▶ **Extract**

+--

A stranger listening to every one, looking into every thing, will see that on the fringe of actual fact there are appearances which might seem to justify, according to the point of view, these opposite and extreme opinions; yet, on massing and balancing his observations of the country as a whole, a stranger must perceive that under emancipation the peasant is better dressed, better lodged, and better fed; that his wife is healthier, his children cleaner, his homestead tidier; that he and his belongings are improved by the gift which changed him from a chattel into a man.

A peasant spends much money, it is true, in drams; but he spends yet more in clothing for his wife. He builds his cabin of better wood, and in the eastern provinces, if not in all, you find improvements in the walls and roof. He paints the logs, and fills up cracks with plaster, where he formerly left them bare and stuffed with moss. He sends his boys to school, and goes himself more frequently to church. If he exports less corn and fur to other countries, it is because, being richer, he can now afford to eat white bread and wear a cat-skin cap.

The burgher class and the merchant class have been equally benefited by the change. A good many peasants have become burghers, and a good many burghers merchants. All the domestic and useful trades have been quickened into life. More shoes are worn, more carts are wanted, more cabins are built. Hats, coats, and cloaks are in higher demand; the bakeries and breweries find more to do; the teacher gets more pupils, and the banker has more customers on his books.

+--

(Measurement transcription data)
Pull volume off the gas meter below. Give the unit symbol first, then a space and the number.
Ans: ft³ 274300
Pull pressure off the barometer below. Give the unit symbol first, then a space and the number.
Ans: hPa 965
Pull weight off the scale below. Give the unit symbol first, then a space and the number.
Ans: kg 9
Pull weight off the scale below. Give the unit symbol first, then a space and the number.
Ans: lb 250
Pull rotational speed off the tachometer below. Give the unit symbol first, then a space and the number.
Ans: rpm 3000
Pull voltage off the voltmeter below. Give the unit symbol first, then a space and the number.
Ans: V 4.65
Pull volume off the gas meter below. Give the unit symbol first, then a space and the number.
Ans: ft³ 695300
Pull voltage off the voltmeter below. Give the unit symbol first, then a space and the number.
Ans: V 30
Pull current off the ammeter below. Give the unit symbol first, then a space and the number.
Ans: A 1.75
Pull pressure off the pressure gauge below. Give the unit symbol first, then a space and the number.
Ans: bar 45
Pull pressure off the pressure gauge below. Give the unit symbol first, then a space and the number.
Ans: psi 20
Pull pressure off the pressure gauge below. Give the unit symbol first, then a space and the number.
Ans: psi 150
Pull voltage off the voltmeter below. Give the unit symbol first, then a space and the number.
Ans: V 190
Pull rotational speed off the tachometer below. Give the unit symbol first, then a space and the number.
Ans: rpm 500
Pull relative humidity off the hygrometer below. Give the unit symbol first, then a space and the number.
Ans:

+--

▶ **Actions to take**
[1] Using the passage on peasant emancipation, decide whether each statement agrees with it, answering yes or no and quoting the words that settle it. (a) The peasant spends more on clothing for his wife than on drams. (b) The peasant still leaves the cracks between his logs stuffed with moss. (c) The burgher and merchant classes gained less from the change than the peasants did.
[2] In the passage on peasant emancipation, what reason is given for the peasant exporting less corn and fur to other countries?
[3] Pick up the passage on peasant emancipation after its last sentence and continue it.

▶ **Answers to each task**
[1]
(a) Yes: "A peasant spends much money, it is true, in drams; but he spends yet more in clothing for his wife."
(b) No: "He paints the logs, and fills up cracks with plaster, where he formerly left them bare and stuffed with moss."
(c) No: "The burgher class and the merchant class have been equally benefited by the change."

[2] Being richer, he can now afford to eat white bread and wear a cat-skin cap.

[3]
This movement runs along the line; for in the wake of emancipation every other liberty and right is following fast. Five years ago (1864), the Emperor called into existence two local parliaments in every province; a district assembly and a provincial assembly: in which every class, from prince to peasant, was to have his voice. The district assembly is elected by classes; nobles, clergy, merchants, husbandmen; each apart, and free; the provincial assembly consists of delegates from the several district assemblies. The district assembly settles all questions as to roads and bridges; the provincial assembly looks to building prisons, draining pools, damming rivers, and the like. The peasant interest is strong in the district assembly, the landlord interest in the provincial assembly; and they are equally useful as schools of freedom, eloquence, and public spirit. On these local boards, the cleverest men in every province are being trained for civic, and, if need be, parliamentary life.

On every side, an observer notes with pleasure a tendency of the villagers to move upon the towns and enter into the higher activities of civic life. This tendency is carrying them back beyond the Tartar times into the better days of Novgorod and Pskoff.